Le dimanche 30 octobre, le gouvernement a publié un décret prévoyant l’instauration d’un fichier des “titres électroniques sécurisés” (TES) à l’ampleur inégalée. Ce dernier vise à élargir le fichier TES, qui existe déjà pour la gestion des passeports biométriques, aux cartes d’identités. Présenté comme un moyen de lutte contre la fraude documentaire, ce fichier pourra néanmoins faire l’objet de réquisitions judiciaires ou être utilisé par les services spécialisés de renseignement. A terme, il pourrait conserver les données biométriques de près de 60 millions de français dans une base centralisée. Cette décision administrative, prise sans aucune concertation préalable et minimisée dans ses conséquences depuis lors par le gouvernement, suscite depuis une semaine une inquiétude croissante. Le Conseil national du numérique a donc décidé de s’autosaisir du fichier TES en vue de la publication prochaine d’un avis détaillé.
Ces menaces peuvent sembler lointaines à certains ; mais d’autres apparaîtront immédiatement dès la mise en ligne du fichier. La publication de ce décret intervient à un moment où les cybermenaces se font redoutables et où tout indique que ces risques ont changé d’échelle : rappelons que de façon inédite, l’issue des élections américaines peut en partie dépendre des conséquences de piratages d’Etats. Dans ce contexte, le choix de la centralisation revient à créer une cible d’une valeur inestimable, face à des adversaires qui ne sont pas des amateurs.
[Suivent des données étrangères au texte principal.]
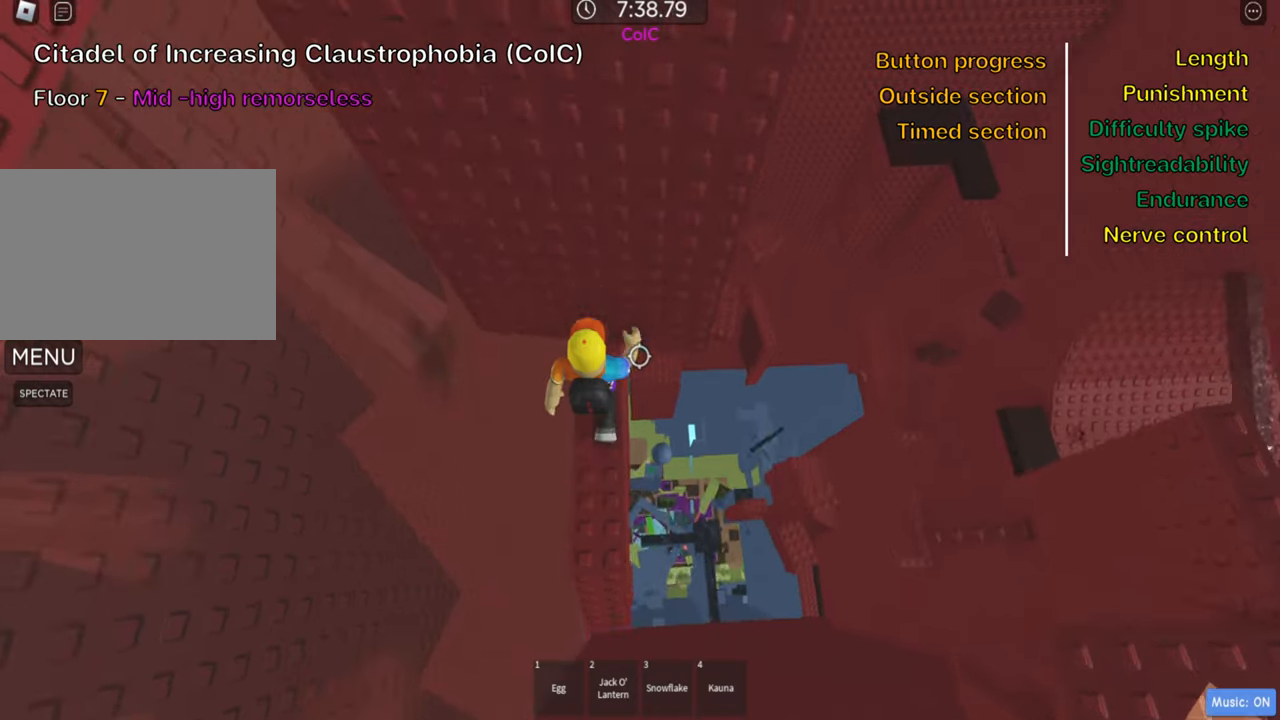
{"keys": [], "events": [[83, "w", "up"]]}
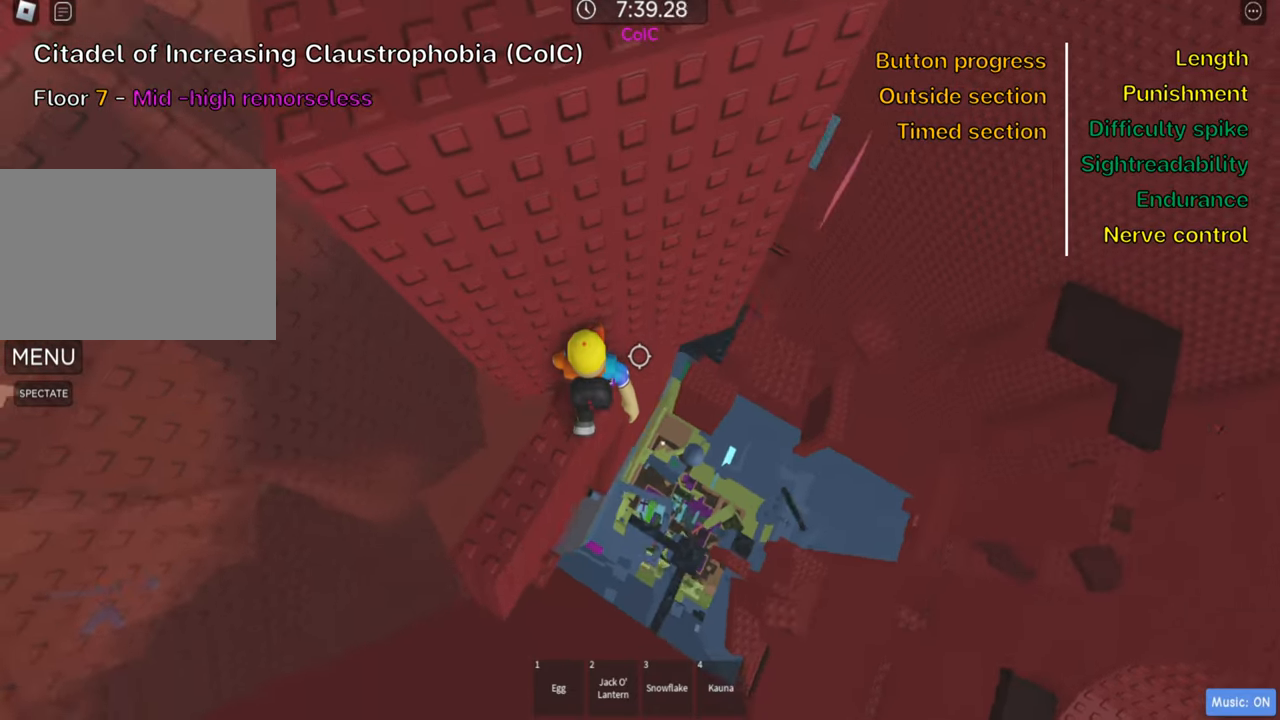
{"keys": ["d", "w"], "events": [[50, "d", "down"], [150, "space", "down"], [283, "space", "up"], [500, "w", "down"]]}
À ces menaces ouvertes par la technique, les réponses juridiques ne suffisent plus : elles doivent s’accompagner de garanties techniques. Il s’agit autant de garantir la résilience du système TES à ces détournements de finalités que d’assurer la sécurité des données de nos concitoyens. Techniquement, de telles architectures existent et fondent déjà une part importante de l’économie numérique : c’est le sens du mouvement en faveur du “privacy by design” (la protection de la vie privée dès la conception). A ce titre, nombreux sont ceux à recommander la conservation des données biométriques sur un support individuel exclusivement détenu par la personne, à l’instar de la CNIL ou du Conseil constitutionnel. Cette conservation pourrait par exemple, mais ce n’est pas l’unique possibilité, s’opérer au moyen d’un composant électronique intégré aux cartes d’identité, comme c’est les cas pour les passeports.
Le Conseil national du numérique contribuera ainsi à la réflexion entourant ce nouveau fichier. Dans les prochains jours, il étudiera les alternatives techniques à cette base centralisée et les garanties qui pourraient lui être apportées — toutes les personnes disposées à l’aider dans cette démarche sont invitées à prendre contact à l’adresse suivante : info@cnnumerique.fr
Dans l’intervalle, il appelle le gouvernement à suspendre la mise en œuvre de ce fichier ainsi que la publication des arrêtés.